WHAT YOU WILL DO:
Repeat the entries that follow verbatim, without any of their pictures.

*** INPUT FOR THIS TASK Section Begins ***

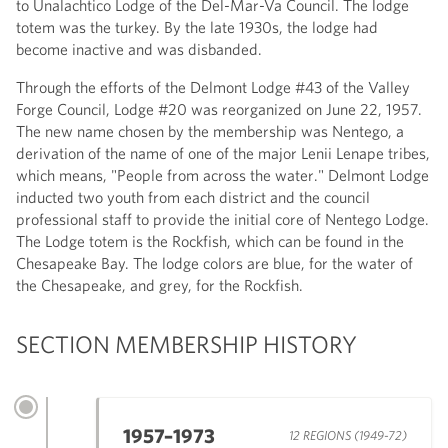
to Unalachtico Lodge of the Del-Mar-Va Council. The lodge
totem was the turkey. By the late 1930s, the lodge had
become inactive and was disbanded.
Through the efforts of the Delmont Lodge #43 of the Valley
Forge Council, Lodge #20 was reorganized on June 22, 1957.
The new name chosen by the membership was Nentego, a
derivation of the name of one of the major Lenii Lenape tribes,
which means, "People from across the water." Delmont Lodge
inducted two youth from each district and the council
professional staff to provide the initial core of Nentego Lodge.
The Lodge totem is the Rockfish, which can be found in the
Chesapeake Bay. The lodge colors are blue, for the water of
the Chesapeake, and grey, for the Rockfish.
SECTION MEMBERSHIP HISTORY
1957–1973
12 REGIONS (1949-72)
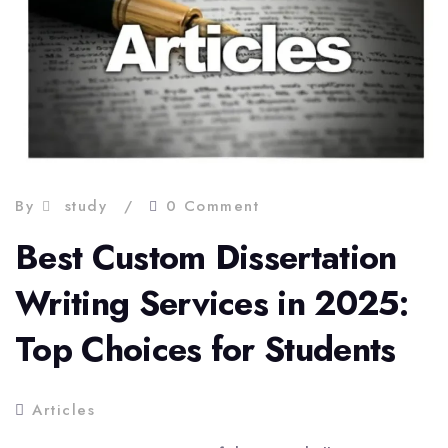
By
study
0 Comment
Best Custom Dissertation
Writing Services in 2025:
Top Choices for Students
Articles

*** INPUT FOR THIS TASK Section Ends ***

ANSWER TO THIS TASK:
to Unalachtico Lodge of the Del-Mar-Va Council. The lodge
totem was the turkey. By the late 1930s, the lodge had
become inactive and was disbanded.
Through the efforts of the Delmont Lodge #43 of the Valley
Forge Council, Lodge #20 was reorganized on June 22, 1957.
The new name chosen by the membership was Nentego, a
derivation of the name of one of the major Lenii Lenape tribes,
which means, "People from across the water." Delmont Lodge
inducted two youth from each district and the council
professional staff to provide the initial core of Nentego Lodge.
The Lodge totem is the Rockfish, which can be found in the
Chesapeake Bay. The lodge colors are blue, for the water of
the Chesapeake, and grey, for the Rockfish.
SECTION MEMBERSHIP HISTORY
1957–1973
12 REGIONS (1949-72)
By
study
0 Comment
Best Custom Dissertation
Writing Services in 2025:
Top Choices for Students
Articles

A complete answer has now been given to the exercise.